Britain's Royal Opera House (ROH) wants Twitter users to help create the world's first online opera.

The Covent Garden institution, which stages performances of ballet, opera and other classical music productions wants Internet-savvy tweeters to write the words to an opera using 140 characters or less at a time.

It's the people's opera and the perfect way for everyone to become involved with the inventiveness of opera as the ultimate form of storytelling, Alison Duthie, Head of ROH2, the arm of the ROH in charge of developing original projects said in a statement.

Duthie told Reuters on Tuesday that the most dramatic moments of the opera will be performed as part of the Deloitte Ignite festival in September and said the experiment aimed to debunk notions of opera as stuffy and traditional.

People make assumptions about who we are, and it is a case of just getting past those barriers, Duthie said. We hope to demystify opera.

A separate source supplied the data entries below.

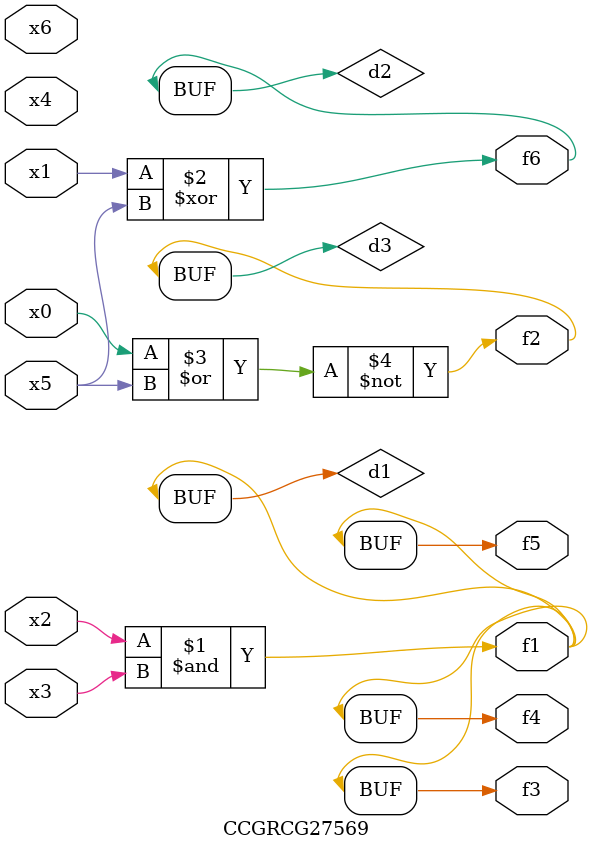
<source format=v>
module CCGRCG27569(
	input x0, x1, x2, x3, x4, x5, x6,
	output f1, f2, f3, f4, f5, f6
);

	wire d1, d2, d3;

	and (d1, x2, x3);
	xor (d2, x1, x5);
	nor (d3, x0, x5);
	assign f1 = d1;
	assign f2 = d3;
	assign f3 = d1;
	assign f4 = d1;
	assign f5 = d1;
	assign f6 = d2;
endmodule

</source>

Twitter, the online micro-blogging site used by celebrities and less well-known people to broadcast their thoughts to followers over the Internet in bursts of text 140 characters or less has become a sensation on the web.

Anyone interested in contributing to the Royal Opera piece can sign up and start writing at www.twitter.com/youropera.

So far only Act One, Scene One has been completed with the character William languishing in a tower, having been kidnapped by a group of birds bent on revenge after he has killed one of their number, according to a link on the Twitter site: http://royaloperahouse.wordpress.com/ .

The first few lines of the opera show the difficulty of stringing together the submissions into a coherent story.

A small bird twitters over there, He sings without a single care, If only we could be so free, Without the worries and the... concerns of a nihilist. I would bring you flowers, but they would die. I would love you, but, why?